What Failed Spectacularly

Pineapple and pumpkin. Gus ate the pineapple happily, then continued eating poop just as happily. A 2018 study found commercial deterrents had 0-2% effectiveness. Those "no poop" chews. $45 wasted. Yelling and chasing. I was literally making the problem more fun for him. Muzzles. He just came back with poop smeared on his snout. Even worse.

The Three-Week Reset That Actually Worked

Week 1: Eliminate Access Completely

Gus went outside on a leash, every time. The moment he pooped, I called him away with chicken and cleaned up immediately. For the litter box, a baby gate the cat could jump over but Gus couldn't. You can't train a dog not to eat poop while they still have access to it.

Week 2: Build a New Default Behavior

The moment he finished pooping, I said "Yes!" excitedly and jogged backward. He followed me because I had chicken and was the most interesting thing in the yard. After five days, he started looking at ME expectantly after pooping instead of at the poop.

Week 3: Test and Reinforce

Off leash in the yard with me nearby. Called him after every poop. If he came, jackpot reward.

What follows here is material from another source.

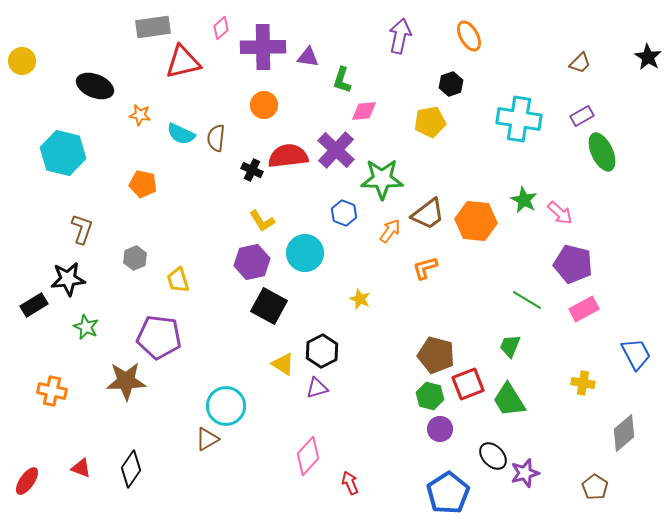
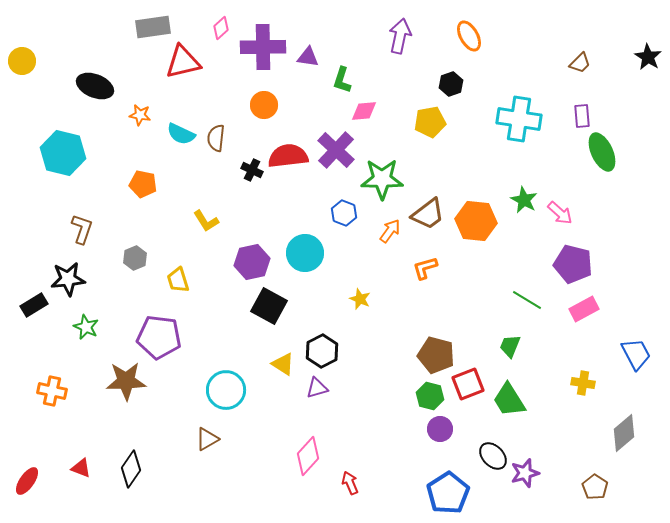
purple rectangle at (582, 116): rotated 65 degrees counterclockwise
yellow L-shape at (262, 221): moved 56 px left
cyan circle at (226, 406): moved 16 px up
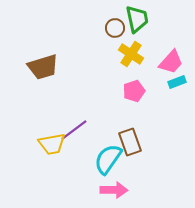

If he glanced at the poop, I jogged away playfully. By end of week three, 90% success. Over the next month, it stopped entirely.

What Helped Along the Way

Higher-fiber food with a tablespoon of plain canned pumpkin. More exercise and puzzle toys — a tired dog has less energy for weird hobbies. Cleaning the yard like I was expecting guests — every time, no exceptions.

Gus hasn't eaten poop in over eight months. He traded a disgusting habit for a much better one: looking at me after pooping like "where's my chicken?"